When she started kicking the back of the seat in a tantrum reminiscent of her 2-year-old self, I broke. Through clenched teeth, I hissed: “If you say another word about Red Robin or say another rude thing to me, or kick the seat, or yell, or whine (you gotta be specific, what with all the loopholes this kind of ultimatum can have) you will go straight to time out when we get home and stay there for a very, very, very long time.” And then I added, because Lord knows we sometimes fail to follow through, “And I mean it!”
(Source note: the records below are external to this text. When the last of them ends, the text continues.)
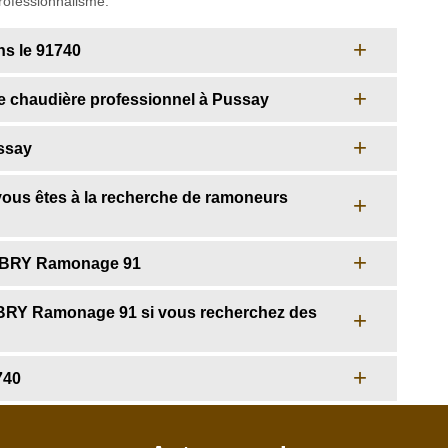
rofessionnalisme.
s le 91740
e chaudière professionnel à Pussay
ussay
ous êtes à la recherche de ramoneurs
LOBRY Ramonage 91
OBRY Ramonage 91 si vous recherchez des
740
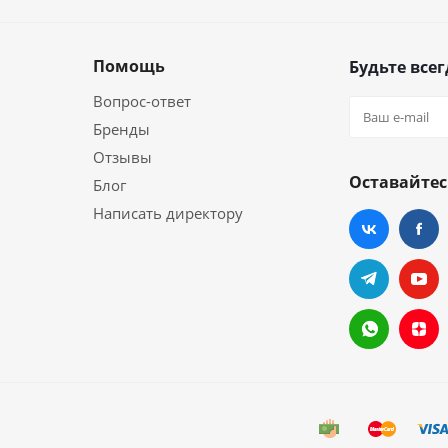
Помощь
Будьте всег
Вопрос-ответ
Бренды
Отзывы
Оставайтес
Блог
Написать директору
Within seconds she was making sounds which would definitely not qualify her for a loophole. I didn’t say a word. When I stopped the car at home, I got out to escort her to her bedroom. To prevent that, she transformed into a living boulder and clung to her booster seat. It took all my strength (she’s 50-something pounds and I’m really short) but I hauled her screaming Linda B Blair self out of the car and into her room. My blood pressure was so high I thought I might have a stroke any minute. She stayed in her room (after the half-drag, half-carry it took to get her there) and I took deep breaths in the kitchen. When my husband made a move to go into the room, I halted him with a scathing look that said, “I started this, I’ll finish it.”
At one point, she yelled out, “You don’t care one thing about me, mother! Not one teeny tiny bit!” I recall the transition from using the words mom and mama to MOTHER when I was a teenager.
In the end I asked my husband to go in to talk to her. After he chatted with her for a long time she came out, contrite, to apologize. I still felt quite disgruntled, but said “Of course” when she asked if I would forgive her. Good example and all that.
Understatement of the year: Sometimes this mothering thing is just … hard.